Extraordinaire mise en scene traduisant à merveille les massaces opérés par le temps, un film usant et fascinant. L'écran double traduit la rupture du couple, mais est également utilisé de manière intelligente de diverses manière, que ce soit le long (très long) cheminement des deux vieux qui déambule dans leur appartement labyrinthique sans jamais se croiser ; c'est l'échange entre le père et le fils qui se parle sans se comprendre, dans un champs / contrechamps légèrement désaxé ; ou lorsque dans une scène à trois, le père n'apparaît pas dans l'écran de la mère, entièrement dévoué à l'amour d'une mère et de son fils, tandis que le père disparaît progressivement de son propre écran, désynchronisé qu'il est de sa propre famille.
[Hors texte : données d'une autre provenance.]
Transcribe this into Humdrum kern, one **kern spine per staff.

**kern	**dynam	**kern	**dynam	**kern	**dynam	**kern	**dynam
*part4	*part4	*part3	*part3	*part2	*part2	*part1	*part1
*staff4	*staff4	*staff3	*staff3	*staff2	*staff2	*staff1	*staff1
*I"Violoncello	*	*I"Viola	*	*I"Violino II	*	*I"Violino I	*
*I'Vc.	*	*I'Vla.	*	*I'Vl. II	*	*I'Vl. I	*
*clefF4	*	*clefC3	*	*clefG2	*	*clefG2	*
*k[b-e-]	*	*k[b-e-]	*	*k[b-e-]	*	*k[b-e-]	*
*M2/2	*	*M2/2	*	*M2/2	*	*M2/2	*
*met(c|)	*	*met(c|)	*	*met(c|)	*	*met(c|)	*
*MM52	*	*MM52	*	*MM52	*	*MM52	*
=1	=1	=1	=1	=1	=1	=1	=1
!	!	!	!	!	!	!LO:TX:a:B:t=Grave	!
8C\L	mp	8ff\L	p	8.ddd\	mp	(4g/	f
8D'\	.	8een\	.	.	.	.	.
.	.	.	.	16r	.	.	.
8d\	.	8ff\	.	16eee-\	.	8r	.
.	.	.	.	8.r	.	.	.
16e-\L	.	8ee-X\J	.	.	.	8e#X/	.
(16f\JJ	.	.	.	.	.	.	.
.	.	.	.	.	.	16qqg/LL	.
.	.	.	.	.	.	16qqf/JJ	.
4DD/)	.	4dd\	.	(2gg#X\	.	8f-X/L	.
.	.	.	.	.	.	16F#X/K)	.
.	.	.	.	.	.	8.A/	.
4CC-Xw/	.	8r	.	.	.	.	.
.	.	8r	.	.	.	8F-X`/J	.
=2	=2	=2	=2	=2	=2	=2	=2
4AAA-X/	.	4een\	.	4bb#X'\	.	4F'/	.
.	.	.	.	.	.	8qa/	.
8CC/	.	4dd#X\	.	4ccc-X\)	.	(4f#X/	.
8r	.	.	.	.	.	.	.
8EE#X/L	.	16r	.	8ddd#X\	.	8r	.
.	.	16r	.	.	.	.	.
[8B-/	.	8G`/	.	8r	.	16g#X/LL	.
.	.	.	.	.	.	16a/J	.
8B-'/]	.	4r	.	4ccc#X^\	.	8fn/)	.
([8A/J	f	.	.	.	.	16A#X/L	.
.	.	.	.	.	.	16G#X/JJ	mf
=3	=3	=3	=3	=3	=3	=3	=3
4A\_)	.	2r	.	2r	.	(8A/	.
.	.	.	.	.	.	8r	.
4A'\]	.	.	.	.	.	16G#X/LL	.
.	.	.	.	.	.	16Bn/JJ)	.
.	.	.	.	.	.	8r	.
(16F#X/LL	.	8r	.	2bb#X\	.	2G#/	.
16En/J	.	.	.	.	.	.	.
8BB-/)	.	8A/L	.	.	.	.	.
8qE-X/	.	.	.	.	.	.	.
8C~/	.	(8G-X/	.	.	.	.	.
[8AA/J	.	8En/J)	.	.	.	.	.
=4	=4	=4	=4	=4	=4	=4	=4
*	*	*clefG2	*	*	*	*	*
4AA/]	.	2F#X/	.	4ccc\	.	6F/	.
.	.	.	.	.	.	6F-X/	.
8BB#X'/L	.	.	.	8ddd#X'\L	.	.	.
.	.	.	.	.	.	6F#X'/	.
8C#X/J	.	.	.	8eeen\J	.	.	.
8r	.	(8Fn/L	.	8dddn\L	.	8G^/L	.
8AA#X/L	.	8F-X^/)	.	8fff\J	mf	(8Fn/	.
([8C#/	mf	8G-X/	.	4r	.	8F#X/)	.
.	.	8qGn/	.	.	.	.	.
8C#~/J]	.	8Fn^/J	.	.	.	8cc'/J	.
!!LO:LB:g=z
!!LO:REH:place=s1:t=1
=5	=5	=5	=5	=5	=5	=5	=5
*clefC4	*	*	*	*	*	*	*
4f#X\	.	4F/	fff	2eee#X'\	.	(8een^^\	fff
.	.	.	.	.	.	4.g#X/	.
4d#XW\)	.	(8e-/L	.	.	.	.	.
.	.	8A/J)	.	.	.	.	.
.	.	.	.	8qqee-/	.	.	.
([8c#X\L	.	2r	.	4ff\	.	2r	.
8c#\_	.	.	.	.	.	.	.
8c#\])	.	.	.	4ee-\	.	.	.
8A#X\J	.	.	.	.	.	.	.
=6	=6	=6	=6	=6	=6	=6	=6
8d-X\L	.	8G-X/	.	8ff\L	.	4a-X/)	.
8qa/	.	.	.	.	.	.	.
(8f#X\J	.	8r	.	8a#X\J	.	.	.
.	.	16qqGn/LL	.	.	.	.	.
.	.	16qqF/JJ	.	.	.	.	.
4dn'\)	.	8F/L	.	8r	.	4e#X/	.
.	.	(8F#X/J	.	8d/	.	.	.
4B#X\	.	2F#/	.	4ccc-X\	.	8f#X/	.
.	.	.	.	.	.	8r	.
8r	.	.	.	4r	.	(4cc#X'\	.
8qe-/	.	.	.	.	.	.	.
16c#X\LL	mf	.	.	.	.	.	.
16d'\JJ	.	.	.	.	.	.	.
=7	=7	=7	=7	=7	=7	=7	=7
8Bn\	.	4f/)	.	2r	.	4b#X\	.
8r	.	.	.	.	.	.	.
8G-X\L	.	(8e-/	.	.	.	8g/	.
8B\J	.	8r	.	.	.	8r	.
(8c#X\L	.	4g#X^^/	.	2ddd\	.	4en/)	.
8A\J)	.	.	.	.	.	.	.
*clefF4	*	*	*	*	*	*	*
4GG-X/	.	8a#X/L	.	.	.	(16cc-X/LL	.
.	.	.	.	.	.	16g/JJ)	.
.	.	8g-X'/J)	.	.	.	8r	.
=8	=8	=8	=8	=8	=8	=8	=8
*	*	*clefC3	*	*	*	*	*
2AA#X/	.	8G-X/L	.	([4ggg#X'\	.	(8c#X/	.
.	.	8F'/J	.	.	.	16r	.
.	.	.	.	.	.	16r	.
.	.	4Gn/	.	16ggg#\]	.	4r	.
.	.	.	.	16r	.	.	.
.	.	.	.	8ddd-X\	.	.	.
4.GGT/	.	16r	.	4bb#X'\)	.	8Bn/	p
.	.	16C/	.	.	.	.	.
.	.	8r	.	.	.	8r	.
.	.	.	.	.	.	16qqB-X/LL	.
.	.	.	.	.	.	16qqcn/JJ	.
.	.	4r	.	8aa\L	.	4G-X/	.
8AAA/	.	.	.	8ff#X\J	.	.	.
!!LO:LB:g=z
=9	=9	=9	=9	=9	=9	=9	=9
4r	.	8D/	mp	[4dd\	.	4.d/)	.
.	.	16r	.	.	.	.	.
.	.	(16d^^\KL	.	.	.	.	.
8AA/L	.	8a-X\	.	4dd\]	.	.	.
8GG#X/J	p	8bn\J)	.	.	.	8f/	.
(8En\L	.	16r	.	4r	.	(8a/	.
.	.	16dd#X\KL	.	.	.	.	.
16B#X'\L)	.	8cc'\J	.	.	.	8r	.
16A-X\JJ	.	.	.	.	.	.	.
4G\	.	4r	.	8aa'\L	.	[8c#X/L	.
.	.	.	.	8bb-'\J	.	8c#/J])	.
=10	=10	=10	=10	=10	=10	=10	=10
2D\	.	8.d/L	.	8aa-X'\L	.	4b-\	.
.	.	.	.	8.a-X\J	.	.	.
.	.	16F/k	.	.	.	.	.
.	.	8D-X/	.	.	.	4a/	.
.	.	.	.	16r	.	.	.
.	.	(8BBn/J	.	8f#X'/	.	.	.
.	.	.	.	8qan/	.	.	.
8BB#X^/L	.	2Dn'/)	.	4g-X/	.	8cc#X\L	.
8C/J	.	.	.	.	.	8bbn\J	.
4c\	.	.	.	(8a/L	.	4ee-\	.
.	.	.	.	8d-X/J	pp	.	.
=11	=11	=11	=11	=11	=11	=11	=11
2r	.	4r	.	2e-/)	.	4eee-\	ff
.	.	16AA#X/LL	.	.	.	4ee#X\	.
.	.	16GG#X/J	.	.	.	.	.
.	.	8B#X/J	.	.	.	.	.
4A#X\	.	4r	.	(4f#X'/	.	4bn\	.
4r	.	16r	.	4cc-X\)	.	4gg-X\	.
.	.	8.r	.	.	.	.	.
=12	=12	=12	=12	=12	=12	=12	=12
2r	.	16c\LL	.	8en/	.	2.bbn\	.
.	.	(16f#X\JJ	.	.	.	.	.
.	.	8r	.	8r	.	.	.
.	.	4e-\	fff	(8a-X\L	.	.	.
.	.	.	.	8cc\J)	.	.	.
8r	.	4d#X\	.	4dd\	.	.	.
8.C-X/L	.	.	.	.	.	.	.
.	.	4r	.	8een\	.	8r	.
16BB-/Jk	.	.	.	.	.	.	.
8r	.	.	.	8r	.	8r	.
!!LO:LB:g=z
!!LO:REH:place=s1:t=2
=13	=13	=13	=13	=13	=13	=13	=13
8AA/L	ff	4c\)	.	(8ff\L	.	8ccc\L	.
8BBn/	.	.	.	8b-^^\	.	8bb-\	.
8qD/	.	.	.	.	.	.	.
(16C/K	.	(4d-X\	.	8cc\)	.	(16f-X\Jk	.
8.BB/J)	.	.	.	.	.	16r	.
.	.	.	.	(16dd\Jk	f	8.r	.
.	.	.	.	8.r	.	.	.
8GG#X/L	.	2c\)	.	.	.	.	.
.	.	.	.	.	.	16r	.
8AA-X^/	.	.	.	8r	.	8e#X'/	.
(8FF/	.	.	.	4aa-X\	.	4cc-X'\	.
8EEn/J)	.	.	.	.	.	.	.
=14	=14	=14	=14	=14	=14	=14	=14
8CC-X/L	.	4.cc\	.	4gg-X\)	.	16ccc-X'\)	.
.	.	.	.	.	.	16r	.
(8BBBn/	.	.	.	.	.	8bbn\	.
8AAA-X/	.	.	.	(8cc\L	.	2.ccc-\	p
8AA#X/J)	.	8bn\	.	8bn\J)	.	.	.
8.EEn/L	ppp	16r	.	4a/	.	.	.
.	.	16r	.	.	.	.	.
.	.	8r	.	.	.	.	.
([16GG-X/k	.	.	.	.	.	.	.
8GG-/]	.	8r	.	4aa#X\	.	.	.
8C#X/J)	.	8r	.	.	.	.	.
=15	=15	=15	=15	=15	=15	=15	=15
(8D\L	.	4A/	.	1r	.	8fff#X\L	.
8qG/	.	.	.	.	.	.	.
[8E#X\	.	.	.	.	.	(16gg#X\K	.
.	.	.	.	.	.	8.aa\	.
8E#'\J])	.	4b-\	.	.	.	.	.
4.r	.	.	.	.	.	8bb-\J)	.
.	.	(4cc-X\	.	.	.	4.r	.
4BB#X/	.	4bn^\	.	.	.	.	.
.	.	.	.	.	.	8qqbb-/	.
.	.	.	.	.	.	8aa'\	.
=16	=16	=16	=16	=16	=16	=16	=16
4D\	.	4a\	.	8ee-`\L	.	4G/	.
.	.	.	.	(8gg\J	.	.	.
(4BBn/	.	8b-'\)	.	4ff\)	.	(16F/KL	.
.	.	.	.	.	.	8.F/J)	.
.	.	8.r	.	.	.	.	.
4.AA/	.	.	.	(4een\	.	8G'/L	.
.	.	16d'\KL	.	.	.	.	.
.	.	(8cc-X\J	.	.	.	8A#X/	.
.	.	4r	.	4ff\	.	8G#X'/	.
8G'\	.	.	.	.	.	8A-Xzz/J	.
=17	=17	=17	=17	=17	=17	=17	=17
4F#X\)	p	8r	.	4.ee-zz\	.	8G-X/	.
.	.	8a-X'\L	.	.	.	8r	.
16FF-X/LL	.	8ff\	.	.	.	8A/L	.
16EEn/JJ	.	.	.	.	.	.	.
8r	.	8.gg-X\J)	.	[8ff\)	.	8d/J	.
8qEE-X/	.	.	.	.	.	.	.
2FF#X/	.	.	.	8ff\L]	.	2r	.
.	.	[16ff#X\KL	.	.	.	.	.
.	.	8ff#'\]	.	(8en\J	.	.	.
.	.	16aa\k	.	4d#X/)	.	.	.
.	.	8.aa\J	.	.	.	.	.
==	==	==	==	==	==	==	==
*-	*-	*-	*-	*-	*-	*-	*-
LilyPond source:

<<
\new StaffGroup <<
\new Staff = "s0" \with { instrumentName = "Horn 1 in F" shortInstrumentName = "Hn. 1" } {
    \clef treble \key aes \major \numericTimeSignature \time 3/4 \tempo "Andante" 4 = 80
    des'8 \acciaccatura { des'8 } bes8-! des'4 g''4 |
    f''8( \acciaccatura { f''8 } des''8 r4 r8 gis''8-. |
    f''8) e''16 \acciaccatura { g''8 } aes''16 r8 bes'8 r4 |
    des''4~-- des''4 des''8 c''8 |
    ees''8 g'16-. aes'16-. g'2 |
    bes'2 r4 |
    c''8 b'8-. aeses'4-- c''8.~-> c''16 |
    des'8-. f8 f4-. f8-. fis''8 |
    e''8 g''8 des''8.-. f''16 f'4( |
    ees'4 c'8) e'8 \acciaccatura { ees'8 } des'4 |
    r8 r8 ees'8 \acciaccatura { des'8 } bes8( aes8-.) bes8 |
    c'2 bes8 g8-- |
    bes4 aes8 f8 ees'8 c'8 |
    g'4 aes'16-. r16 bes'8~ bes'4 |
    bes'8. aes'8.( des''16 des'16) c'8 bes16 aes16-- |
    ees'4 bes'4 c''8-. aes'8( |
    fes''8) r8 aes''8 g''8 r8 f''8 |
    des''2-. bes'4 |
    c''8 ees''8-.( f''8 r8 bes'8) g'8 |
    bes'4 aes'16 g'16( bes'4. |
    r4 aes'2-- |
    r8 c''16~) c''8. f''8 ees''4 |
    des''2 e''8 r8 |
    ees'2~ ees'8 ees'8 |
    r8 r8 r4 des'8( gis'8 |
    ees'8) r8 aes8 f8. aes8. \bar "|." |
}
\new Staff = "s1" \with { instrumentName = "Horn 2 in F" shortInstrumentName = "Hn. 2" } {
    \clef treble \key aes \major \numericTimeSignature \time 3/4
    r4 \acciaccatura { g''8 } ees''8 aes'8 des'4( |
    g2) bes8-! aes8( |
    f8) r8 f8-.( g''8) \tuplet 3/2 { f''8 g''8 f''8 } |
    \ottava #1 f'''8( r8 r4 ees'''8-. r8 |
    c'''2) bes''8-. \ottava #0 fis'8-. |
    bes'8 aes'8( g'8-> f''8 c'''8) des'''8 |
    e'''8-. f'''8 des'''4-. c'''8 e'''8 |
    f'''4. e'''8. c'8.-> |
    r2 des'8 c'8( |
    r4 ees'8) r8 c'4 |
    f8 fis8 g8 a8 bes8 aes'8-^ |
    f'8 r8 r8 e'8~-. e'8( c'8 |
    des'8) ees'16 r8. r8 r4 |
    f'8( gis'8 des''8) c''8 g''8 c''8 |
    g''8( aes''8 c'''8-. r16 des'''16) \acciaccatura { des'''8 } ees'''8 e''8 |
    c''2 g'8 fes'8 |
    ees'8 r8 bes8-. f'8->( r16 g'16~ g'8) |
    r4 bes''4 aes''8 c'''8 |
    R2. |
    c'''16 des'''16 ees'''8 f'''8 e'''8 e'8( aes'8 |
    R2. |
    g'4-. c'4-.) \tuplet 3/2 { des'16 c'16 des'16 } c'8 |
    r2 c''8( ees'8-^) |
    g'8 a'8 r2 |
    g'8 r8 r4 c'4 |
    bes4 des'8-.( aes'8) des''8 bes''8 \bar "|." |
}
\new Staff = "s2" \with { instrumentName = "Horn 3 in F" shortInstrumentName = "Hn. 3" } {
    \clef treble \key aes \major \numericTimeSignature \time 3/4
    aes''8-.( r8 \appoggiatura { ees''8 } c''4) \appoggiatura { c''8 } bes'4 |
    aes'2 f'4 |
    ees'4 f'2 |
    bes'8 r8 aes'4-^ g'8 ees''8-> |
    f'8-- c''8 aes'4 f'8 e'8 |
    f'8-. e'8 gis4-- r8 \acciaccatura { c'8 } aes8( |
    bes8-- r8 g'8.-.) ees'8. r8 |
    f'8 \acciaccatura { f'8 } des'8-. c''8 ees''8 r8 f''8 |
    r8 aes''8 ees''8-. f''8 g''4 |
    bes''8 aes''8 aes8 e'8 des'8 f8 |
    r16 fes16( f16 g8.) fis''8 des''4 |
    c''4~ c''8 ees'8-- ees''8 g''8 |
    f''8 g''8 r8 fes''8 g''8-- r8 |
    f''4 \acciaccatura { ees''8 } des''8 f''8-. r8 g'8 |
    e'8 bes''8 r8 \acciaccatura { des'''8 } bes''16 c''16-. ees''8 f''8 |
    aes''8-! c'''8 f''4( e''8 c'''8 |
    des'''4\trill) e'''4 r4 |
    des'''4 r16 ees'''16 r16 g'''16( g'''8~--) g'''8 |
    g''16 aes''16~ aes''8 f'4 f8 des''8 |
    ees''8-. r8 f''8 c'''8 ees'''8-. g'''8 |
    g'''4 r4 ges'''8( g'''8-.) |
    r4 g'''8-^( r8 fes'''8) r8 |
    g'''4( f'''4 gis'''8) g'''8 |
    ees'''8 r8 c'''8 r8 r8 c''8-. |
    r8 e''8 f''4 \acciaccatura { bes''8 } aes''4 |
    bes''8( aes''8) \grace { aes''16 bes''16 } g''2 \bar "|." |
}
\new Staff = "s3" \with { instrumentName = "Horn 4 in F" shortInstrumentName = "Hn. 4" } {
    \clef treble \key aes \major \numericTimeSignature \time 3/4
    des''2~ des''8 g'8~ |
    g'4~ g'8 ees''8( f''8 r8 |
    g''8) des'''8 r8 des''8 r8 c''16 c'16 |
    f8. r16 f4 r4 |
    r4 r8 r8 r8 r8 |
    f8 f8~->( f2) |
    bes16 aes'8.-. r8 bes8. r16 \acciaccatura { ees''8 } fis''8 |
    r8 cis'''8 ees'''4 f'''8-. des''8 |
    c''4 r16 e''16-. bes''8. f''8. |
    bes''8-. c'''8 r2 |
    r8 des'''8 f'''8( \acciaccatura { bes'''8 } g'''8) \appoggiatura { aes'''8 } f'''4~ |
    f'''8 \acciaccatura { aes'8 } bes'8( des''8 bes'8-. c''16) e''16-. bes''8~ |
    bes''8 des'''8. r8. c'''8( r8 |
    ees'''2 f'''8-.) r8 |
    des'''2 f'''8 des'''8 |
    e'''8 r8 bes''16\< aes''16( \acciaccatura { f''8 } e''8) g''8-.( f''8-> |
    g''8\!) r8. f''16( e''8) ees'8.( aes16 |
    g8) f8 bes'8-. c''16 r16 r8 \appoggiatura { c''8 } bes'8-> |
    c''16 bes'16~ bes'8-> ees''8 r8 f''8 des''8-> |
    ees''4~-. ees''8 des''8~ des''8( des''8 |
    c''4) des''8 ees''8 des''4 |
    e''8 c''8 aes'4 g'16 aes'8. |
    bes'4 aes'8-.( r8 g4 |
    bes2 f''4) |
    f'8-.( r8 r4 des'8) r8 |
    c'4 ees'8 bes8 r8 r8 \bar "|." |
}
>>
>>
Thème mirroir, la mémoire, est formidablement traité. Pas seulement la perte de cette mémoire par la mère, personnage incroyablement touchant, mais aussi à travers ce décors, un appartement englué dans la masse des objets et surtout des livres qui fossilisent ce qui a été l'existence des amants. D'après la définition de Boris que l'on entend longuement à la radio au premier réveil du film, ce n'est plus de la mémoire, c'est du trauma. Et cet appartement qui semble enfermer le couple reste lui aussi seul une fois les deux vieux partis, et fini par oublier dans le grand déménagement post-mortem. Il est, à la fin du film, le dernier personnage du film, et on se rend enfin compte qu'il n'était pas seulement un décors mais un personnage à part entière, le corps véritable de ce couple disparu.
Toutefois, Gaspard, un homme ça s'empêche. Je ne comprends pas ses ajouts qui me semblent être des vérues inutiles là où la laideur d'un quotidien banal, car le naufrage est banal, aurait il me semble suffit. Cette claire, cette drogue, me semble autant de réflexes incontrolés d'un cinéaste du malsain, ce qui n'est pas le ton général du film. Le film est long, chiant mais hypnotique, ces scènes m'ont fait sortir de cette hypnose. Notamment la seule scène à la musique extradiégétique, qui m'a paru d'un ridicule achevé.